La salariée a saisi la juridiction prud’homale en mars 2023, avant le licenciement intervenu en mai 2023. Le premier juge a rejeté l’essentiel des demandes, accordant toutefois des sommes au titre de la prime de présence et des astreintes. Devant la cour, l’appel interroge la recevabilité de la résiliation judiciaire antérieure à la rupture, le bien‑fondé des griefs d’exécution, la portée des règles de preuve du temps de travail, et le traitement des obligations connexes, notamment astreintes, congés et prévoyance. La cour déclare la demande de résiliation recevable, mais l’écarte au fond, rejette les prétentions salariales sauf la prime de présence, refuse toute faute liée à la prévoyance, retient une exécution déloyale limitée et statue accessoirement sur la restitution des clés, les dépens et l’article 700.
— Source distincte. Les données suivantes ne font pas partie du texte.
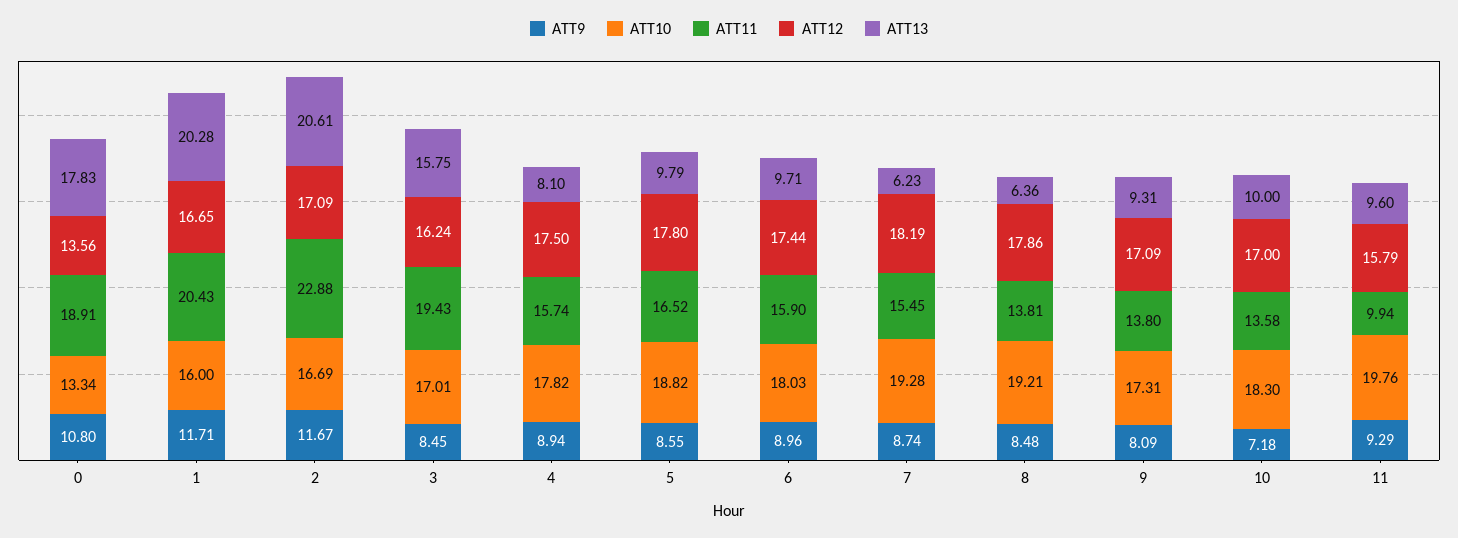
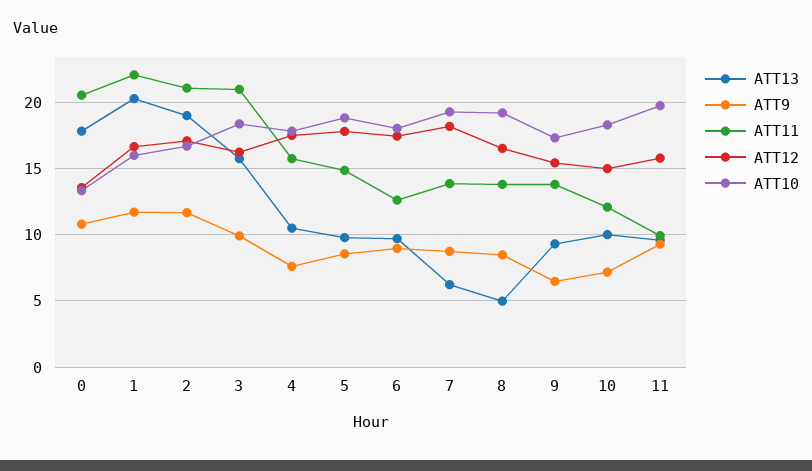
ATT11, 0: 18.91 -> 20.5
ATT11, 1: 20.43 -> 22
ATT11, 2: 22.88 -> 21
ATT13, 2: 20.61 -> 19
ATT9, 3: 8.45 -> 10
ATT10, 3: 17.01 -> 18.5
ATT11, 3: 19.43 -> 21
ATT9, 4: 8.94 -> 7.5
ATT13, 4: 8.1 -> 10.5
ATT11, 5: 16.52 -> 15
ATT11, 6: 15.9 -> 12.5
ATT11, 7: 15.45 -> 14
ATT12, 8: 17.86 -> 16.5
ATT13, 8: 6.36 -> 5
ATT9, 9: 8.09 -> 6.5
ATT12, 9: 17.09 -> 15.5
ATT11, 10: 13.58 -> 12
ATT12, 10: 17 -> 15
I. Les critères de la résiliation judiciaire et leur mise en œuvre

A. Recevabilité et office du juge en présence d’une rupture ultérieure

La cour confirme la possibilité de statuer sur une demande en résiliation introduite avant la rupture subséquente. Elle affirme avec netteté que « Sa demande en résiliation est donc recevable. » Cette précision place le débat au bon niveau, en réservant l’examen de la gravité des manquements allégués, lesquels doivent rendre impossible la poursuite du contrat. L’arrêt rappelle l’office du juge, borné par les éléments fournis de part et d’autre et la charge de la preuve pesant sur le salarié en matière de manquements. Il est souligné qu’« Il convient donc de rechercher si sa demande en résiliation était justifiée. Dans l’affirmative, elle produit des effets de licenciement sans cause réelle et sérieuse. »

Ce cadrage, conforme au droit positif, dissocie opportunément la question de la temporalité procédurale de celle du bien‑fondé. Il permet de tenir ensemble l’exigence de gravité et l’analyse concrète des éléments produits. La méthode adoptée, articulée autour d’une lecture minutieuse des bulletins, régularisations et courriels, s’inscrit dans une jurisprudence constante sur l’articulation des griefs et leurs effets.
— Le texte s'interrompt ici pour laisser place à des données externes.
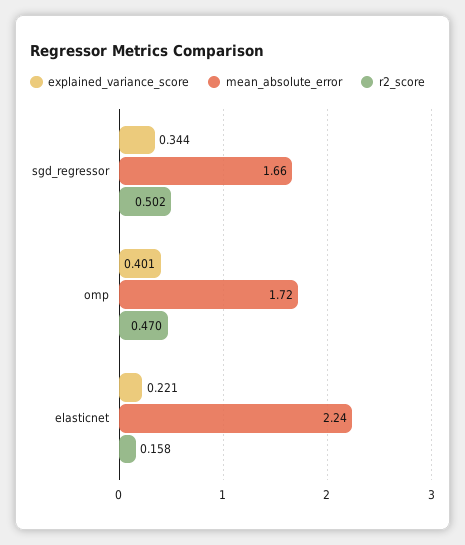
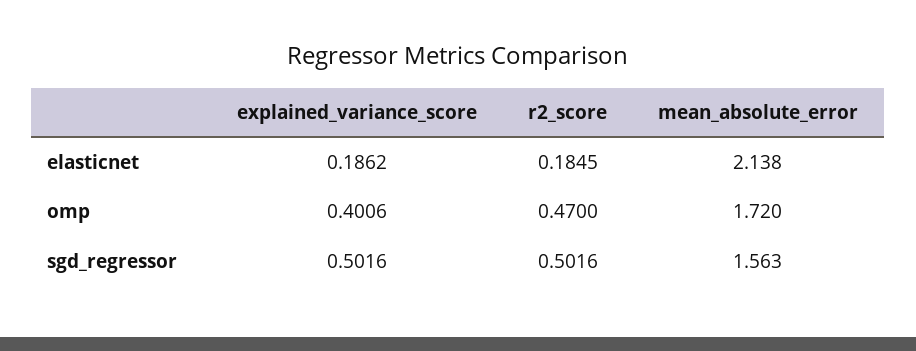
explained_variance_score, sgd_regressor: 0.344 -> 0.5016
mean_absolute_error, sgd_regressor: 1.66 -> 1.563
explained_variance_score, elasticnet: 0.221 -> 0.1862
mean_absolute_error, elasticnet: 2.24 -> 2.138
r2_score, elasticnet: 0.158 -> 0.1845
B. Appréciation des griefs relatifs au temps de travail et aux repos

S’agissant des heures supplémentaires, la cour examine les calendriers, les forfaitisations pratiquées et les bulletins comportant des régularisations. L’analyse conduit à valider le paiement des dépassements sur les périodes documentées et à relever l’insuffisance des éléments pour l’année dépourvue de décompte. La conclusion est sobre et décisive : « Le jugement sera donc confirmé de ce chef. » Le choix d’une motivation synthétique, après revue des pièces, illustre la souveraineté d’appréciation sans détailler le calcul retenu.

Pour les durées maximales et les repos, la cour prend appui sur les amplitudes d’ouverture et le roulement des repos hebdomadaires. Elle constate que « La durée maximale de 10 heures par jour n’était donc pas dépassée. » S’agissant du repos hebdomadaire, elle retient que « Les heures d’ouverture de l’agence montrent un temps de repos du samedi 17 heures 30 au lundi matin 8 heures, soit 38 heures et 30 minutes de repos. » Le même raisonnement irrigue le contingent et la contrepartie obligatoire en repos : existence de dépassements mais paiement majoré et repos effectivement pris, ce dont atteste un courriel de réclamation reproduit par l’arrêt. La formule retenue s’impose alors, identique et ferme pour plusieurs chefs : « Elle doit donc être déboutée de sa demande en paiement à ce titre. »

II. La portée de la décision sur les obligations connexes et les conséquences

A. Astreintes, prime de présence et prévoyance : équilibre des intérêts et preuve

La cour traite l’astreinte en deux temps. Elle rappelle que seule l’intervention effective constitue du travail effectif et que la programmation doit être connue, tout en constatant l’absence d’avenant. Faute de décompte des interventions, les demandes de rappel sont rejetées selon la formule déjà citée. Cette solution, rigoureuse mais équilibrée, distingue correctement l’indemnité d’astreinte et la rémunération d’un temps de travail démontré, sans pour autant banaliser l’exigence de formalisation.

La suppression de la prime de présence, concomitante à une revalorisation salariale, est appréhendée comme une conduite déloyale. La cour confirme le rappel alloué par le premier juge et répare distinctement le préjudice lié, avec les retards et lacunes de remise des bulletins. Ce traitement signale que l’exécution loyale s’entend au‑delà des seuls temps de travail, embrassant les accessoires de la rémunération et la délivrance des documents.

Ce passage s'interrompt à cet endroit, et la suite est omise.